= Activity list =
a: Answer these questions using the Amazon tracheitis outbreak report:
(i) On what date did all of the affected birds arrive at the quarantine station?
(ii) What body weight was recorded for the Red-capped Parrot on 24 December 1997?
(iii) Which two drugs were the four Whiskered Lorikeets treated with?
b: From the Amazon tracheitis outbreak report, reproduce word for word the stretch from "Bird #4: Scarlet-chested" through "3 February 1998.".

= Supplied passage =
Key Words: Amazon tracheitis, Herpesvirus, host spectrum, clinical disease, pathology, histopathology, electron microscopy.
Introduction
Amazon tracheitis (AT) in psittaciform birds is caused by an a-herpesvirus that shows serologic relationship to the infectious laryngotracheitis (ILT) virus of chickens, but not to the so-called Pacheco´s disease virus. 1 Amazon tracheitis is a rare viral disease in birds kept in captivity, and not much is known about the host spectrum. In addition to the genus Amazona, a herpesviral disease pathologically similar to AT also has been reported in the Bourke´s Parrot (Neopsephotus bourkii). 2,3 However, the virus in question has not been isolated so comparisons between the virus strains are not possible. A full description of the clinical signs and the pathological lesions of AT (including experimental reproduction) has been published previously. 2-5 Recent deaths in a quarantine station, involving several species of the platycercidae family, were observed and attributed to an outbreak of AT. A description of the findings in these birds is presented in this manuscript .
Medical Histories and Description of Disease
The affected birds in the AT outbreak and their clinical histories are presented below. All of the birds arrived at the quarantine station on 19 December 1997.
Bird #1: Yellow Rosella (Platycercus flaveolus), 0.1 (female). The bird escaped from its cage on 24 December 1997 and had marked dyspnea after being caught. It died one hour later. Clinical signs of disease were not present before escape.
Bird #2: Bourke´s Parrot (Neopsephotus bourkii), 1.0 (male). A Chlamydia psittaci antigen test (Clearviewa ) was positive upon arrival in quarantine. The bird was treated with vibramycin given by intramuscular injection. The bird died unexpectedly on 26 December 1997.
Bird #3: Red-capped Parrot (Purpureicephalus spurius), 1.0 (male). The bird had good body condition on arrival (body weight = 102 g on 24 December 1997) and a negative chlamydial antigen test (Clearviewa ). Cloacal culture revealed moderate numbers of E. coli colonies. Respiratory distress was noticed prior to death on 10 January 1998.
Bird #4: Scarlet-chested Parrot (Neophema splendida), 0.1 (female). Good body condition was noted on 25 December 1997. Dyspnea was observed prior to death on 2 February 1998.
Bird #5: Scarlet-chested Parrot (Neophema splendida), 0.1 (female). Good body condition on 25 December 1997. Central nervous system signs were observed prior to death on 3 February 1998.
Birds #6,7,8, & 9: Four Whiskered Lorikeets (Oreopsittacus arfaki), 2.2 (2 males and 2 females). Body weight ranged from 15 to 18 g on 22 December 1997. Breast muscle palpation revealed good body condition only in the two heavier (18 gm) birds. Chlamydial antigen tests (Clearviewa ) were negative. Cloacal culture of all birds revealed moderate to high numbers of E. coli colonies and moderate to high numbers of C. albicans colonies. All of the birds were treated with Cefotaximb (100 mg/kg BM sc BID) and Ketoconazolc (30 mg/kg BM oral SID) on 24 and 25 December 1997. All 4 birds died during the night of 26 December 1997.

Collected data
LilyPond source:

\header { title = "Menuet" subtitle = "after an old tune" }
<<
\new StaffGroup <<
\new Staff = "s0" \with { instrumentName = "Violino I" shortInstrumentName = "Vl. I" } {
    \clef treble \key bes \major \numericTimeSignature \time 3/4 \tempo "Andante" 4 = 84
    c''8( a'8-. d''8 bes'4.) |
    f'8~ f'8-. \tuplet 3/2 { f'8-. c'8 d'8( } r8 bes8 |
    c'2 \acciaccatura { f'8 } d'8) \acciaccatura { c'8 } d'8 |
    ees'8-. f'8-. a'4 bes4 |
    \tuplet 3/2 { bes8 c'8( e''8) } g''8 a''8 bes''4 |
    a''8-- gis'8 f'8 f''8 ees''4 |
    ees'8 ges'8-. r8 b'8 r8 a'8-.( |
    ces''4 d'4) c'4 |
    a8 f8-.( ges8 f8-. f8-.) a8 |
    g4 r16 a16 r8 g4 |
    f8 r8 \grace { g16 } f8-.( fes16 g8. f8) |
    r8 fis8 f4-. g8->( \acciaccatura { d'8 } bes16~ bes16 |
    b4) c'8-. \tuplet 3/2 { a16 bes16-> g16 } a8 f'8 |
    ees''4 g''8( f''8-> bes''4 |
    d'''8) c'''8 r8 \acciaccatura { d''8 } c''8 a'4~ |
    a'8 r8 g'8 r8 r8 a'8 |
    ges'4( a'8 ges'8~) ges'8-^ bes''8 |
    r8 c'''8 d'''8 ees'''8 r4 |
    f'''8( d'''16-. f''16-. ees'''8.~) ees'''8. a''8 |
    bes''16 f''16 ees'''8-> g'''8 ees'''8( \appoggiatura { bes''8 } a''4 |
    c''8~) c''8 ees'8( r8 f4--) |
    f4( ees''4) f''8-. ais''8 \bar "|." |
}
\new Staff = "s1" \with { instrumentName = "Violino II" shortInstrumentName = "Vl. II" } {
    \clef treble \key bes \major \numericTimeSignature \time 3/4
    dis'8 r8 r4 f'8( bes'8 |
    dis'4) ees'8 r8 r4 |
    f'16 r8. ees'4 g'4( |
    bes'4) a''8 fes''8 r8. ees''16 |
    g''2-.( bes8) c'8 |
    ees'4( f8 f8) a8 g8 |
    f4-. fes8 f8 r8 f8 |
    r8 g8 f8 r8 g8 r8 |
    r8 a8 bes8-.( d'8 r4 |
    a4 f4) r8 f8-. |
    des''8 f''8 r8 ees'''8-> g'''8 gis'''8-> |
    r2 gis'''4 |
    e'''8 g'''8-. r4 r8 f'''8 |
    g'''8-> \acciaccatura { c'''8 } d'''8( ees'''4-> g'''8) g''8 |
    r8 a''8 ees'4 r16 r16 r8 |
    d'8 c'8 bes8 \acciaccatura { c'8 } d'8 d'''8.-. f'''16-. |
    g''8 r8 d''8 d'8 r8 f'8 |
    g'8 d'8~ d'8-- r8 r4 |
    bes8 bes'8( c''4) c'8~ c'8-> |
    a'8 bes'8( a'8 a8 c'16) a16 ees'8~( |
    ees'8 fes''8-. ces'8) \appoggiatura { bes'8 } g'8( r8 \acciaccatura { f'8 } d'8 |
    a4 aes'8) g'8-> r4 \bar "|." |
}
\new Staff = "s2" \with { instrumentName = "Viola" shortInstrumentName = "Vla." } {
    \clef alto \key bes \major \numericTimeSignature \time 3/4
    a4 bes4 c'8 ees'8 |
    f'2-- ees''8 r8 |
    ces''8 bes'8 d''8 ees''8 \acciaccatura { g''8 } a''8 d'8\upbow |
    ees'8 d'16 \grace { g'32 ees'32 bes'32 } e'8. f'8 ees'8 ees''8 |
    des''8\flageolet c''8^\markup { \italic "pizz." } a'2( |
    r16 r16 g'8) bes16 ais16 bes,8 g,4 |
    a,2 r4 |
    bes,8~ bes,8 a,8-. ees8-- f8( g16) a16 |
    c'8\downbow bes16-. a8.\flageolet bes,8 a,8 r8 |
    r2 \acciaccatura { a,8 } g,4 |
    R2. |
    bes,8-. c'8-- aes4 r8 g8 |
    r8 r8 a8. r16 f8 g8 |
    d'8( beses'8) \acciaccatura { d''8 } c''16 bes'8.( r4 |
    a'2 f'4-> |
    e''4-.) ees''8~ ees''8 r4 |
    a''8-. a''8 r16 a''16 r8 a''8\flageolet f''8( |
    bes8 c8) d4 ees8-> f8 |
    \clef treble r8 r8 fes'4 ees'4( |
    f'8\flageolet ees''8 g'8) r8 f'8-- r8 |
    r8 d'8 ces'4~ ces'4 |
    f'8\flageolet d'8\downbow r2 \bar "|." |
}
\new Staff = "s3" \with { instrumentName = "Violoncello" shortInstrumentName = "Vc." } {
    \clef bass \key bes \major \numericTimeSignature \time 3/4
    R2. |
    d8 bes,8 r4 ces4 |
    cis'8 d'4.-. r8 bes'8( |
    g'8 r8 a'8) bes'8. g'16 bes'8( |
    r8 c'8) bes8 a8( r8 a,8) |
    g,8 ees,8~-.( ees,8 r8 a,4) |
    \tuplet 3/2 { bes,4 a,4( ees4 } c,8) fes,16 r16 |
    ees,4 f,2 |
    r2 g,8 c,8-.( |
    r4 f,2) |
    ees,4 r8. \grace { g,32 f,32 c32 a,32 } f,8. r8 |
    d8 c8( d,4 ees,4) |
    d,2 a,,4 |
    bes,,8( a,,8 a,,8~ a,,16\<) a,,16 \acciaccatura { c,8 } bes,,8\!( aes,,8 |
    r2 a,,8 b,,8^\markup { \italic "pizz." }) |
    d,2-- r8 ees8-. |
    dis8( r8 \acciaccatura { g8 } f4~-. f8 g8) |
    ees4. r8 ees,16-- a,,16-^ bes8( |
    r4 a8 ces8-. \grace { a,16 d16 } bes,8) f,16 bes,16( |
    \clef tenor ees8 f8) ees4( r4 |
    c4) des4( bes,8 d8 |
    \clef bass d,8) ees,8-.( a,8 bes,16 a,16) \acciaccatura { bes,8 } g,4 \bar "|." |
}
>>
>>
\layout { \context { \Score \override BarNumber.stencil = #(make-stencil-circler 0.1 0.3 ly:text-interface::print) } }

= Answers below =
a:
(i) 19 December 1997
(ii) 102 g
(iii) Cefotaxim and Ketoconazol

b:
Bird #4: Scarlet-chested Parrot (Neophema splendida), 0.1 (female). Good body condition was noted on 25 December 1997. Dyspnea was observed prior to death on 2 February 1998.
Bird #5: Scarlet-chested Parrot (Neophema splendida), 0.1 (female). Good body condition on 25 December 1997. Central nervous system signs were observed prior to death on 3 February 1998.